## Excerpt to read
Content starts
NO324259B1 - Stabilization winding for MVB in TN and TT networks - Google Patents

Abstract

Power supply system comprising for each phase an autotransformer (TA, TB, TC) with a parallel winding (4, 5. 6), a series winding (7, 8, 9) and a tertiary winding (22, 23, 24) galvanically separated from the parallel winding (4 , 5, 6) and the series winding (7, 8, 9) of the autotransformer, a magnetically controllable inductor (MCIA, MCIB, MCIC) comprising a first winding (13, 14, 15) and a second winding (16, 17, 18) wound around a core, and a guide winding (10, 11, 12) adapted to form a magnetic field substantially perpendicular to the field formed by the first winding and the second winding. The parallel winding (4, 5, 6) of the autotransformer (TA, TB, TC) is connected between the input voltage (Ua, Ub, Uc) and the first winding (13, 14, I 5) of the magnetically controllable inductor (MCIA, MCIB, MCIC) and the first winding (13, 14, 15) are further connected to the neutral point. The tertiary winding (22, 23, 24) of each autotransformer (TA, TB, TC) is connected to the other winding (16, 17, 18) of the corresponding magnetically controllable inductor (MCIA, MCIB, MCIC) where these pairs of windings are interconnected. The system further comprises a control circuit which, based on measured voltages and / or currents, controls the control current of each control winding (10, 11, 12) in order thereby to control the inductance of a magnetically controllable inductor (MCIA, MCIB, MCIC).

Description

Technical area

The present invention relates to a method and a system for voltage symmetrization and for increasing the short-circuit capacity. More specifically, the present invention relates to symmetrizing and increasing short-circuit capacity in a device for voltage control and/or voltage stabilization for a three-phase power supply.

Background

Undersized lines for electrical power transmission, also referred to as "weak lines", have too small a conductor cross-section in relation to the load requirements, and they also have a relatively high impedance. An undue voltage drop will result for the losses caused by undersized conductors. Undue voltage drops result in inappropriate voltage levels for the electrical power connected to the lines. WO 2004/053615 describes a system for voltage stabilization of such power lines.
Content ends
## Information shown
Content starts
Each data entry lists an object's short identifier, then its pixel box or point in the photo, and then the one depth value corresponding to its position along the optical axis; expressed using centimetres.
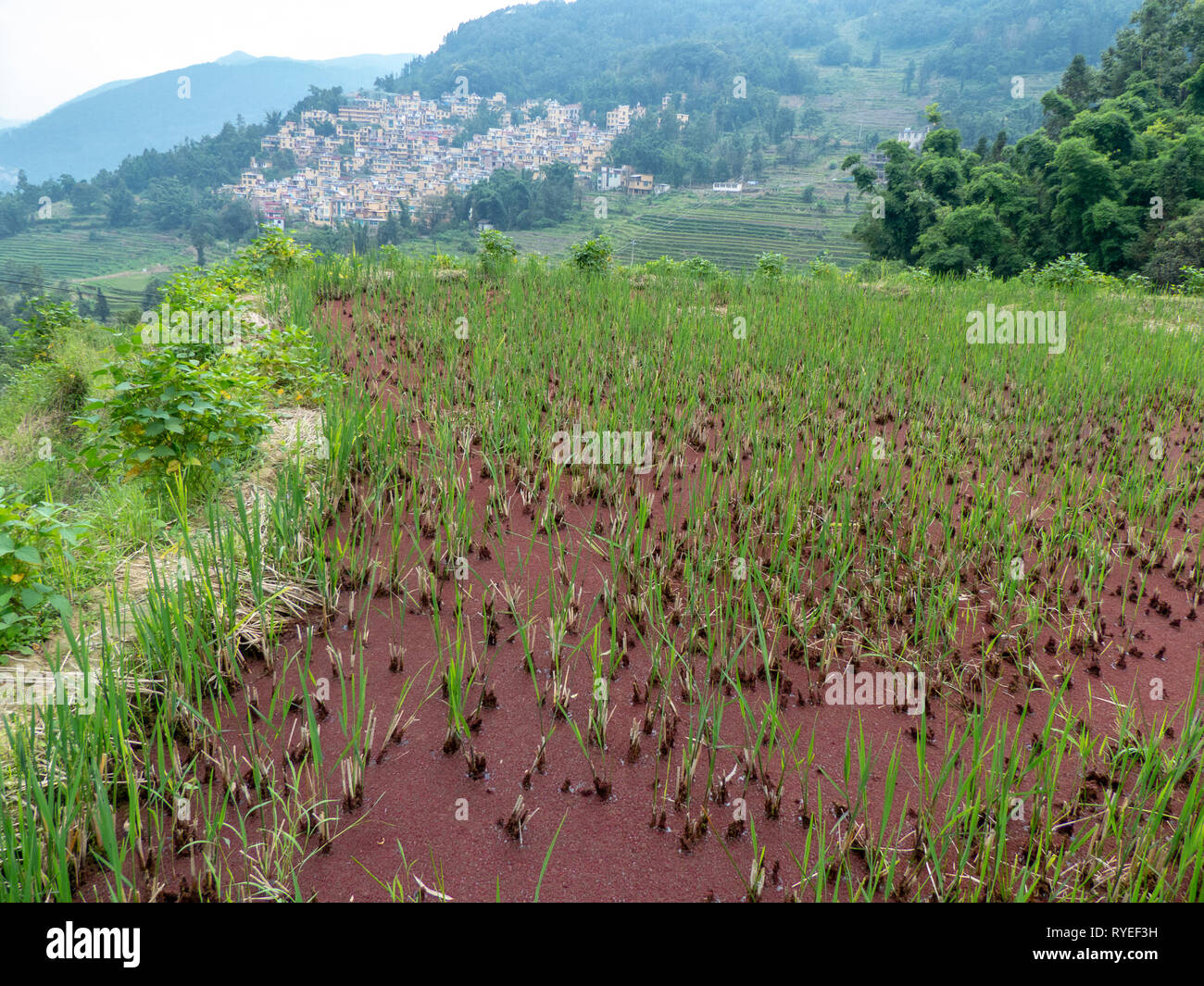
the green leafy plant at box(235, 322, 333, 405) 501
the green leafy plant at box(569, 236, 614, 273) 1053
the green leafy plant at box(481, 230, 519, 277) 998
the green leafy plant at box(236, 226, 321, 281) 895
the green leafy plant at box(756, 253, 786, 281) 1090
Content ends
Content starts
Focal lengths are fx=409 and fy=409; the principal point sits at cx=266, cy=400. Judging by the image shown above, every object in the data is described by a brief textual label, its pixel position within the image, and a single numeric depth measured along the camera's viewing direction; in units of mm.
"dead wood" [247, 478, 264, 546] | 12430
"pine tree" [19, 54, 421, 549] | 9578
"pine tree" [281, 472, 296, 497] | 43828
Content ends
Content starts
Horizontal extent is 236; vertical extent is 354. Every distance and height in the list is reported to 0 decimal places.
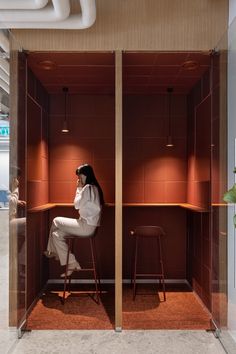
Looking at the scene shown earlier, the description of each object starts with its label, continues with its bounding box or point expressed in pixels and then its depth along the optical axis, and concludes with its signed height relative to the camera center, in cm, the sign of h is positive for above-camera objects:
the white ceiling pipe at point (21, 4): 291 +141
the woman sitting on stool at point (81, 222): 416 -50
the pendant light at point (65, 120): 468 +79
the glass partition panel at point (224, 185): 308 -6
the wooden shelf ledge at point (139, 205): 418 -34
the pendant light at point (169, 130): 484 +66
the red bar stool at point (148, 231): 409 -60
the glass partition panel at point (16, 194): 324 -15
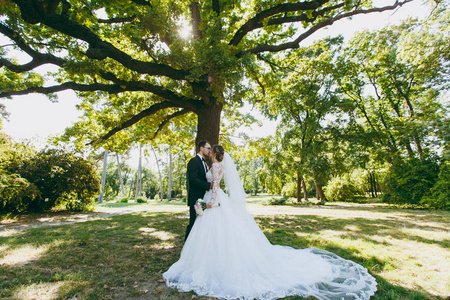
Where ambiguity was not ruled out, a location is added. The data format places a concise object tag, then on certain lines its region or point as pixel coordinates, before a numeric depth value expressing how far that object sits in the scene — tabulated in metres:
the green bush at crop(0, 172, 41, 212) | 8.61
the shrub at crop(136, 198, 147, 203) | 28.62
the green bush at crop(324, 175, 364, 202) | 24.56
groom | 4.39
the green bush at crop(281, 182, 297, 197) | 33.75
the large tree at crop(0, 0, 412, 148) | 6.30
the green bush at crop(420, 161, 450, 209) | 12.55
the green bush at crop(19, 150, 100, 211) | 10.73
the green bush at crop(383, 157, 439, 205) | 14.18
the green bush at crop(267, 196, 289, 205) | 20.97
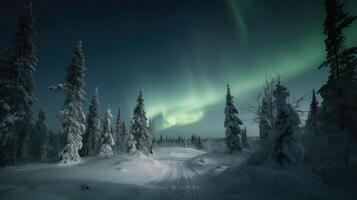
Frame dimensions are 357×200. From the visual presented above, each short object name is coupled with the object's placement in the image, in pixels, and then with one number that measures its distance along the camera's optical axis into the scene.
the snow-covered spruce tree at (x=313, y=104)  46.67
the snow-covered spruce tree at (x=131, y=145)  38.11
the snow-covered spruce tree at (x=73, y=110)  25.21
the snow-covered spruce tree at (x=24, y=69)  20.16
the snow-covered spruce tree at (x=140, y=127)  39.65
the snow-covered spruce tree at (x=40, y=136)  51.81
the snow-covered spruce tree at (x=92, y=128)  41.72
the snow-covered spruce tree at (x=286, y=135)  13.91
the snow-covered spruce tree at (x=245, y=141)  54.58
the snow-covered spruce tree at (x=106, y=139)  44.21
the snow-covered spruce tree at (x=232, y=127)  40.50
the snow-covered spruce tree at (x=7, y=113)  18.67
Content ends
## Problem requirements
From the abstract of the patent excerpt, list each winding that every autotransformer includes, with its reference numerals. The records are separate material, unconnected to the patent excerpt.

## Response to this exercise
- Parallel winding (4, 5, 6)
- Series winding (7, 8, 9)
- Tertiary winding (22, 23, 24)